Watain, and the Rise of "Black Metalcore"

Watain, and the Rise of "Black Metalcore"

No band has a worse reputation in the underground black metal scene than the "Swedish posers" Watain. Not only are they despised by the black metal scene at large for playing riffless mallcore (more on this later), but even within the Swedish black metal community, they are hated for their constant petty attacks on other Swedish musicians (Quorthon, Jon Nödtveidt, Set Teitan) to try and build themselves up as the "face" of Swedish black metal.

Their trajectory mirror that of the Norwegian band Gorgoroth, which even hired Vice Media in the 2000s to make an entirely fake documentary about how Gaahl and Infernus "invented" black metal - the documentary is literally called "True Norwegian Black Metal" and is 1h30 of Vice Media claiming Gorgoroth was the first black metal band... no mention of Burzum, Darkthrone, Mayhem or Immortal. This was all covered in the Heavy Metal Master Class, which we reviewed last week.

But rather than focus on the controversies surrounding Watain, let's instead talk about the music... and it isn't great, to say the least.

While many would classify "black metalcore" as a type of black metal, it's more appropriate to call it a type of metalcore with (very) superficial black metal aesthetics. The origins can be traced back to Dimmu Borgir's big sellout album, "Enthrone Darkness Triumphant", although there are of course other examples of the style.

Blackened Metalcore, and why Watain is not Black Metal

The principal difference between blackened mallcore or "black metalcore" and actual black metal is in the use of the vocals and riffs. Essentially, "black metalcore" has the radio rock format of riffs as a background, and vocally led music, making the genre closer to Dua Lipa with distortion than anything Burzum or Mayhem related.

Which brings us back to Watain. Watain started out as a fairly generic Darkthrone-clone band on "Casus Luciferi". Not only was the album poorly received, it was barely received at all: Watain had dreams of "selling out", but they had nothing to sell.

Watain goes full "Reinkaos" (or tries)

So starting with "Lawless Darkness", they turned to ex-Dissection guitarist Set Teitan to capitalise on the "Reinkaos" trend of combining AC/DC hard rock riffing with black metal vocals.

This was at a point in time where many bands were in a constant search of "novelty" and weren't above trend hopping, and using gimmicks picked up here and there from other extreme metal genres.

Following Teitan's departure, Watain found themselves having lost their only talented musician... they naturally turned to war metal, or whatever nonsense they tried to pass off as war metal, on "Trident Wolf Eclipse". Needless to say, that album had absolutely nothing to do with what Warkvlt, Blasphemy and Khranial were playing.
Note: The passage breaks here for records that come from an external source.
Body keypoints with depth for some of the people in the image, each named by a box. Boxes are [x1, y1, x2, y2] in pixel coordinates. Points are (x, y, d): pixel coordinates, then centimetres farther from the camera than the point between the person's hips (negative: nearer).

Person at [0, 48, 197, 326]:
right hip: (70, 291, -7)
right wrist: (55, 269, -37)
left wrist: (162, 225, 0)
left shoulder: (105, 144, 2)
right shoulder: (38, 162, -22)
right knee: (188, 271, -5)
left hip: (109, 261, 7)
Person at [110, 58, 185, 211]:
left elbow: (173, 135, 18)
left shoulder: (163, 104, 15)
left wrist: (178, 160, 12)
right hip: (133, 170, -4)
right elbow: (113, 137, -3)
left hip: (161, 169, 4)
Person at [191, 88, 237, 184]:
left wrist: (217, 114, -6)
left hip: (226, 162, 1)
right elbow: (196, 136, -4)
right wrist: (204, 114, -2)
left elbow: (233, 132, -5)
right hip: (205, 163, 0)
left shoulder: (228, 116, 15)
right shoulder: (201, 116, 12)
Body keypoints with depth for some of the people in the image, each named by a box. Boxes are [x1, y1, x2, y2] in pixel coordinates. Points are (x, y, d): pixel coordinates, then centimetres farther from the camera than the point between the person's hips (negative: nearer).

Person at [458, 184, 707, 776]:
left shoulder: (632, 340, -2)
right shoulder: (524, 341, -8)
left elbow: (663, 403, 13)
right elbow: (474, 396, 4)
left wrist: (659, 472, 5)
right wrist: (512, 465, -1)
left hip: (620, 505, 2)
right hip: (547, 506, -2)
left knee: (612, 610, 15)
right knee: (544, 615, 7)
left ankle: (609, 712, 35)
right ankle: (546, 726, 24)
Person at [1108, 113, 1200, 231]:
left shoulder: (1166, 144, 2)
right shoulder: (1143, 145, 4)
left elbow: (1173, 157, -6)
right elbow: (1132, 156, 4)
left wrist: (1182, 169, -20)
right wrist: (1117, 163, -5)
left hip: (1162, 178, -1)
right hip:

Calling it "war metal" was really just a way for Watain to hide the fact that they were, again, back to playing metalcore.

The love affair between Watain and metalcore is really one of the most idiotic and pointless stories of all black metal canon. But when we hear about "black shoegaze" and "black 'n roll", we must remember that the bands that opened the gates for such futility were often already established bands looking for a way to make a quick buck on the rising popularity of black metal as a sub-culture.

A cautionary tale against the excesses of genre fusion and, most of all, against all things "core".